(Dataset excerpts)
________

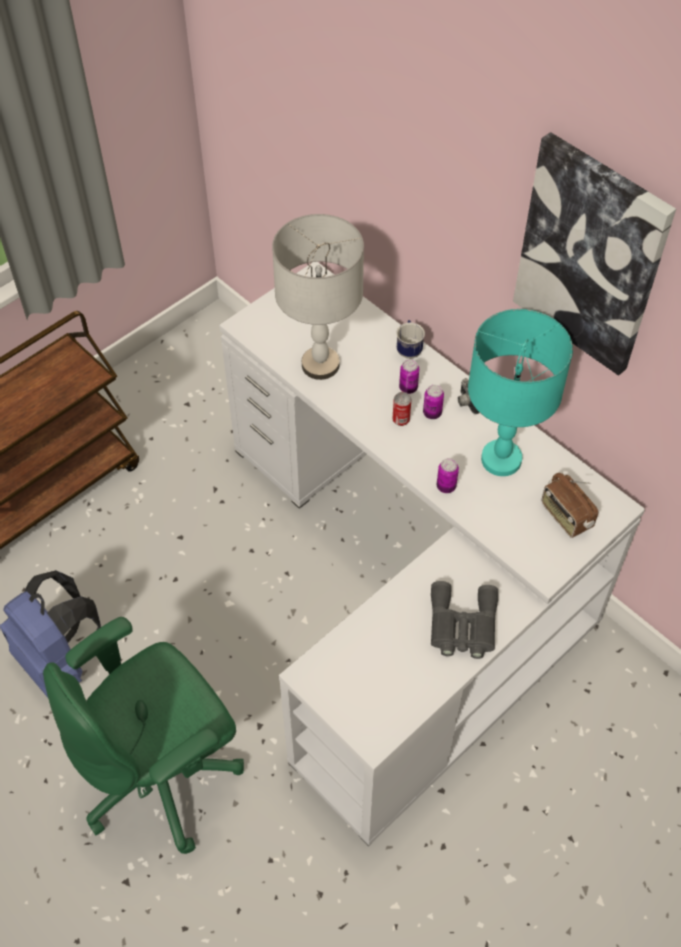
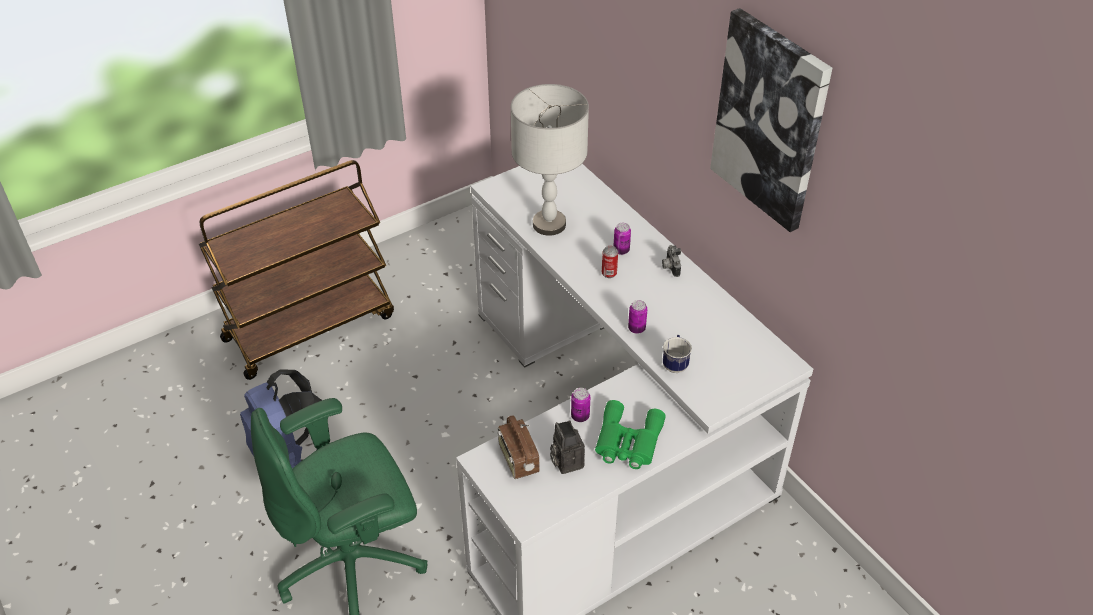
camera: 10 degrees right, 10 degrees down
(400, 660) = (565, 461): none -> camera
(409, 349) = (629, 221): mug -> mug (675, 363)
(432, 413) = (637, 272): can -> can (580, 416)
(462, 626) = (627, 442): grey binoculars -> green binoculars
(501, 460) = (690, 315): turquoise table lamp -> none
(565, 516) = (738, 365): radio -> radio (517, 460)

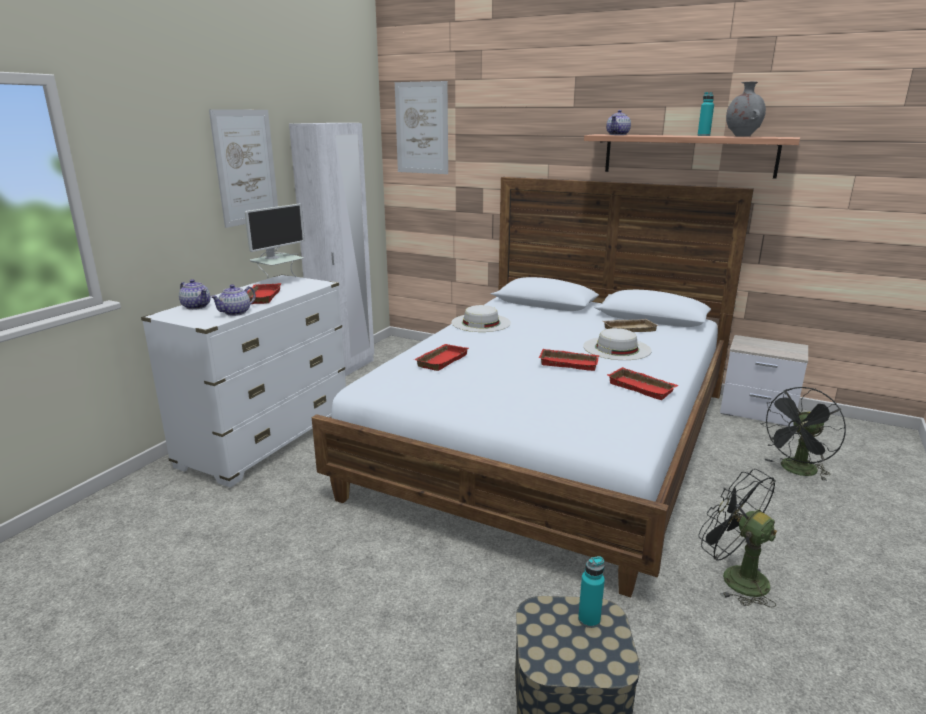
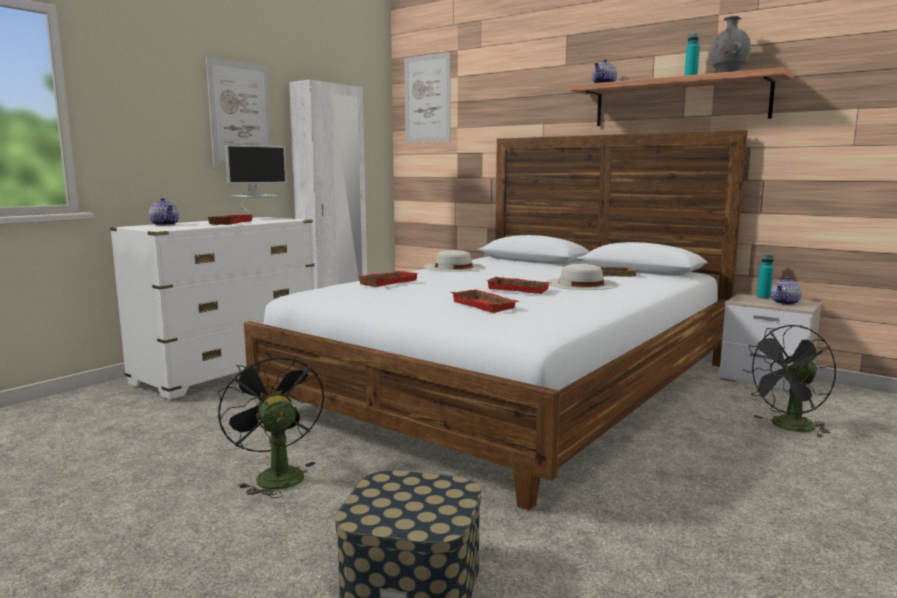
camera: 10 degrees right, 10 degrees down
(236, 312) = (195, 227): teapot -> teapot (785, 303)
(589, 619) = (436, 490): turquoise bottle -> turquoise bottle (763, 297)
(642, 387) = (584, 304): red tray -> red tray (486, 305)
(734, 577) = (663, 506): black fan -> black fan (275, 475)

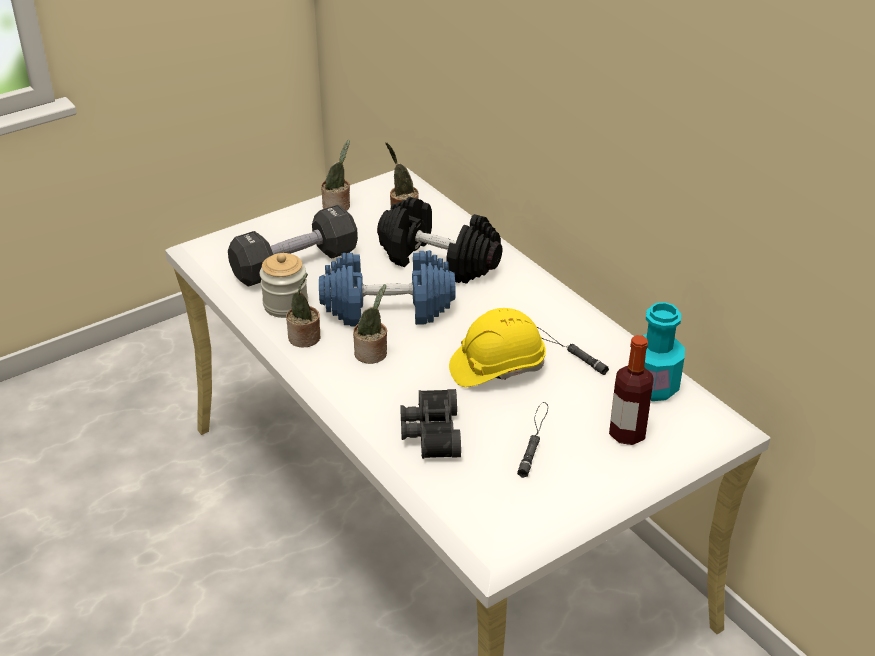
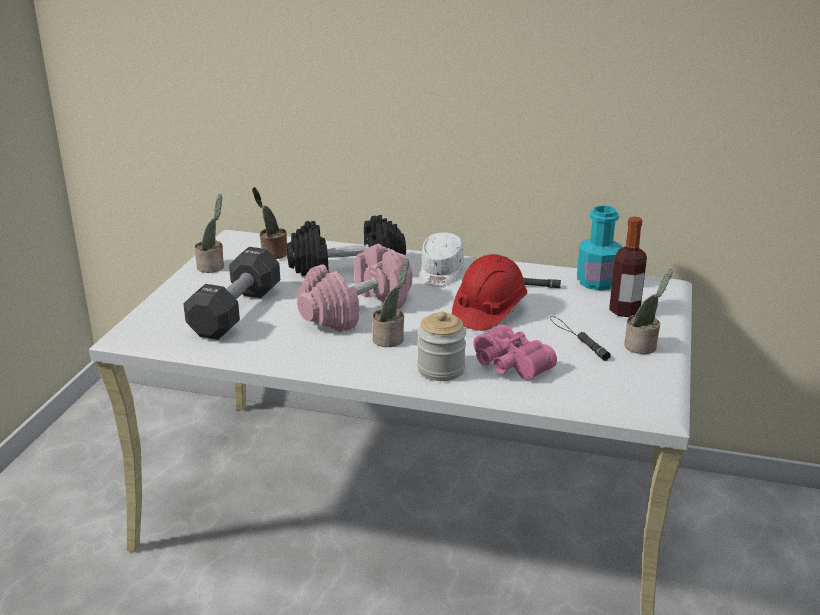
camera: 40 degrees left, 10 degrees down
(286, 305) = (271, 338): jar -> jar (441, 369)
(305, 339) = (322, 352): potted plant -> potted plant (642, 347)
(387, 309) = (357, 310): blue dumbbell -> pink dumbbell
(429, 433) = (508, 365): black binoculars -> pink binoculars
(496, 367) = (488, 311): yellow hard hat -> red hard hat
(517, 301) = (440, 272): none -> white cap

________

Directions: Of all the entries above, how many lines contain "turquoise"? Give the number alone.

Solution for this exercise: 2